Wahyudi Soeriaatmadja – Straits Times
Jakarta. Terrorists killed or arrested last week were planning attacks on both tourists and police in remote parts of Indonesia, the authorities said on Tuesday.
The Detachment 88 counter-terror unit found some 50 kg of explosives at a house in Dompu, a town near Bima in West Nusa Tenggara, a spot popular with travelers bound for a nearby island that is the home of the Komodo dragon, the world’s largest lizard.
“The site has been used as a training camp to assemble bombs,” National Police spokesman Boy Rafli Amar told reporters on Tuesday. He did not identify the place.
The discovery of the plot came as terrorists in the country target those they call the “near enemy,” such as police officers.
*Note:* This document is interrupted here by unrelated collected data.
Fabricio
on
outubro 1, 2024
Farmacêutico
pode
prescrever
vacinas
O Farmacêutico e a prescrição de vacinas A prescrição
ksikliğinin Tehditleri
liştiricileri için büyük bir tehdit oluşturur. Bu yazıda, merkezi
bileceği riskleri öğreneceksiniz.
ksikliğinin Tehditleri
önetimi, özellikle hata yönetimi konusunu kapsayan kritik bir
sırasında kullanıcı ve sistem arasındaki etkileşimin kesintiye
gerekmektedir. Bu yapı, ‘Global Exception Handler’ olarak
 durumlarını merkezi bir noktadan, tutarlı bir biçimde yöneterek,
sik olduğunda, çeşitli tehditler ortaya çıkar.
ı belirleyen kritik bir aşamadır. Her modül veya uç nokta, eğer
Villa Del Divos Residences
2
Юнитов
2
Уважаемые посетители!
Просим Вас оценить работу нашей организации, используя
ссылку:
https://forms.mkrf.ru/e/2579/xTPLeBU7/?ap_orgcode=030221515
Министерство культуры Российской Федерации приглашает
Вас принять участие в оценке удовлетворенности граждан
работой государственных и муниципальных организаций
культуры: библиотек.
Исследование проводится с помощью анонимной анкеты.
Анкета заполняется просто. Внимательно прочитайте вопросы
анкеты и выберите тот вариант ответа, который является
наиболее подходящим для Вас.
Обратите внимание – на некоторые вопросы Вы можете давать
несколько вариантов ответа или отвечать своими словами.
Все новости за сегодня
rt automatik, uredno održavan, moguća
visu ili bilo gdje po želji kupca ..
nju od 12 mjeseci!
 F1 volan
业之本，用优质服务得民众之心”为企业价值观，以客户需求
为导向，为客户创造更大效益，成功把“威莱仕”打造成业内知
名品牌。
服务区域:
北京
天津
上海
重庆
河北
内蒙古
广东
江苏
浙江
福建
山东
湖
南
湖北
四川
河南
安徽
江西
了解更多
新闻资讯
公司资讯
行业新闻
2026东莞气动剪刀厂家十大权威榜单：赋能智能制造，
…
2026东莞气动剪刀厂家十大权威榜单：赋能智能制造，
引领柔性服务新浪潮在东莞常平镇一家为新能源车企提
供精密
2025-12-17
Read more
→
But the plot that was thwarted over the weekend indicates that militants have not lost sight of the “far enemy,” or Western targets, either.
Densus 88, as the unit is called, killed five militants in two raids last Friday and Saturday just outside Dompu.
The terrorists had fled to Bima after killing four policemen in Poso — a hotbed of militants near Tana Toraja, whose population is mostly Christian. Toraja land is one of the most popular tourist destinations on Sulawesi island.
Six others were either arrested or killed in South Sulawesi.
“We’re lucky we managed to prevent the attacks,” said Boy, adding that places of worship and police offices in Toraja in South Sulawesi were also targets.
The militants are linked to the Jemaah Ansharut Tauhid (JAT), the successor to the regional Jemaah Islamiah (JI) terror network.
Boy said months of police surveillance, investigations and interrogation of arrested terrorists had revealed that the Poso cell was expanding its operations to South Sulawesi and West Nusa Tenggara.
Police found a ready-to-use pipe bomb and other bomb-making material in the raids. They are asking residents to help them limit the movement of terrorists by reporting suspicious newcomers early.
“We want to be as proactive as possible,” said Boy.
He said militants often come to a community pretending to be traders to avoid suspicion.
Solahuddin, a noted researcher on extremism, said terrorists are likely to target police and militants in the coming months using small bombs, given their limited resources.
“Now they are going on affordable, cheap bombing operations, or shooting operations,” he said. “They make bombs that cost about 200,000 rupiah ($20).”
Former vice-president Jusuf Kalla, who chairs the Indonesian Red Cross, told The Straits Times: “In fighting terrorism, actions have to be quick and firm. This happens anywhere in the world.”